Supplied text:

****************

# Help with Raw...



## slaen (Apr 27, 2009)

My puppy was doing good on raw for a few weeks, however I introduced Heart and liver to the mix and he has diaherria daily. He seems perfectly fine, he runs and plays and acts like a goofball as he always did. I dont know if I am missing something or not.


He is 6 months old and weighs 52lbs.
I started his diet on straight chicken necks for about a week and a half with some veggie mush. Carrots, beets, sweet potato, broccoli, parsley with some ground beef.

He was fine with it but now I am adding the beef heart and liver as I stated earlier. Here is what I am doing

50% RMB - chicken necks
35% MM - Hearts
5% OM - Liver
2 large eggs a week
5% veggie mush.

I figured out he is eating about 2.05 lbs of food a day
And off the top of my head he is getting these amounts once in the morning and once at night.

8oz of chicken (roughly)
5oz of heart
1.2 oz of Liver
3 oz of mush
and I put some Missing link in there for omega 3s and other supplements.

Is it just that he needs to get used to the food? I cut out the liver and the heart for now to see if that helps.

The diaherria blowout just started the other day. And if I go to the Vet shes gonna give me the I TOLD YOU So about feeding raw. Which obviously I dont want.

Like I said he is very active, he will have his diaherria blow out then a few sessions of crop dusting that will make you run in the next room and open the window. But other than that hes running around asking to play bringing his ball and frisbee. So I am really confused here.

****************

Data supplied:
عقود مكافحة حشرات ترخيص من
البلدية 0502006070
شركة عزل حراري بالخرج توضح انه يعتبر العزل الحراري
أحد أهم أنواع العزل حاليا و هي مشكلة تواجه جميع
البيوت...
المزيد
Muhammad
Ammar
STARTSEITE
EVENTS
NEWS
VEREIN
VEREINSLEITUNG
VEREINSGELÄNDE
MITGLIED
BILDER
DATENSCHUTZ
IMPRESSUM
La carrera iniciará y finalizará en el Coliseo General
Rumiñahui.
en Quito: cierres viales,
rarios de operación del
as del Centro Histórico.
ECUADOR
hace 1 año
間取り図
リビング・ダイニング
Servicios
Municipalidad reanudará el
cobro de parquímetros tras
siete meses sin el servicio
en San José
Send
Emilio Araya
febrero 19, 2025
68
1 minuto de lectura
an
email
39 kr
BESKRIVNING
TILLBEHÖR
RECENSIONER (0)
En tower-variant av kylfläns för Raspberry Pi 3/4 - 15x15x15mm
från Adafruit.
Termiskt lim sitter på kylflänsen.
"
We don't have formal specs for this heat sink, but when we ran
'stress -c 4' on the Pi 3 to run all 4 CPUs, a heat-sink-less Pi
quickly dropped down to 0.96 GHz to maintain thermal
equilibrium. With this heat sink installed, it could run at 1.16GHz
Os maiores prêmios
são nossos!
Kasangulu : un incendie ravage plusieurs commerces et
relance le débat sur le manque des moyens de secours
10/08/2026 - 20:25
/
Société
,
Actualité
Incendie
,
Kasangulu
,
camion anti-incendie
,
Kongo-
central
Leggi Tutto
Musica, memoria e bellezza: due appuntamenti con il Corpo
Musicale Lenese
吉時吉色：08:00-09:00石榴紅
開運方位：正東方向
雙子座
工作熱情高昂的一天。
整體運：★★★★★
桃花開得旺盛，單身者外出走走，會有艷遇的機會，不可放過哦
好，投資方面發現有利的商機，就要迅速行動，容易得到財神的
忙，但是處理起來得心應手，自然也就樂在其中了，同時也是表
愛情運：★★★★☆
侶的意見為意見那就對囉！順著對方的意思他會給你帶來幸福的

****************

Activity list:
(a) List every vegetable the raw-feeding forum post names as going into the veggie mush.
(b) Write the next part of the forum thread about the puppy's raw diet, picking up after its last sentence.

Activity answers:
(a) Carrots, beets, sweet potato, broccoli, parsley

(b)
----------



## Lauri & The Gang (Jun 28, 2001)

Cut way back on the liver. I'd start with just 1/4 ounce and slowly work up to the full amount.



> Quote:Carrots, beets, sweet potato, broccoli, parsley with some ground beef.


Carrots, beets, sweet potato are VERY high in sugar.

Personally, I wouldn't use ANY veggies (but that's just me) and would use green tripe instead.


----------



## slaen (Apr 27, 2009)

thanks for the info Lauri. 

I will cut back on the veggies..

At my GF's job the neighbor has a terrier and they feed him only that veggie mush mixed with raw beef. And they swore by it. We tried it and didnt have any problems at first.

But never underestimate a GSD stomach huh?


----------



## Brightelf (Sep 5, 2001)

I agree with Lauri (and I do in fact feed a wee bit of veggies!). I would wait on adding any veggies, if you add any at all, until he has been on the raw a month. Veggies (when just starting raw) plus too much liver can cause drama.









The size of liver I started with was the size of my fingernail-- teeny, teeny,teeny. I kept it that small for each meal until a few weeks had passed, then a tiny bit bigger, but liver always needs to be only a teeny-tiny bit.

Even though the forumula for weight of his meals may be correct, you can also try feeding just a bit less and see if that helps, too.

Hang in there! Just easing up on the liver to a teeny bit and holding off on veggies might do the trick. Good luck with Kai-- don't worry, many of us had to work the bugs out when we started, adjusting until it worked for our dogs. Starting with very little variety helps.. variety can come with time, once his system gets accustomed to things. And even then, each new protien can be intro'd slowwwly. Good luck with Kai!


----------



## slaen (Apr 27, 2009)

Thank you for the replies.

They are very appreciated.


----------



## mspiker03 (Dec 7, 2006)

You may also find, depending on how you adjust the diet after you omit the liver (for now) and the veggies (?)...that you need more MM. Usually chicken necks are pretty boney. When my dogs get them, I usually feed more MM than necks. So, if your dog gets a little constipated (or has really dry, dusty poop), add more MM. Just something to keep in mind...


----------



## slaen (Apr 27, 2009)

Thank you Mspiker. I will keep that in mind.


----------



## Nerrej (Jun 23, 2008)

i heard you should keep canned pumpkin on hand for when that dog has diareah and/or constipation.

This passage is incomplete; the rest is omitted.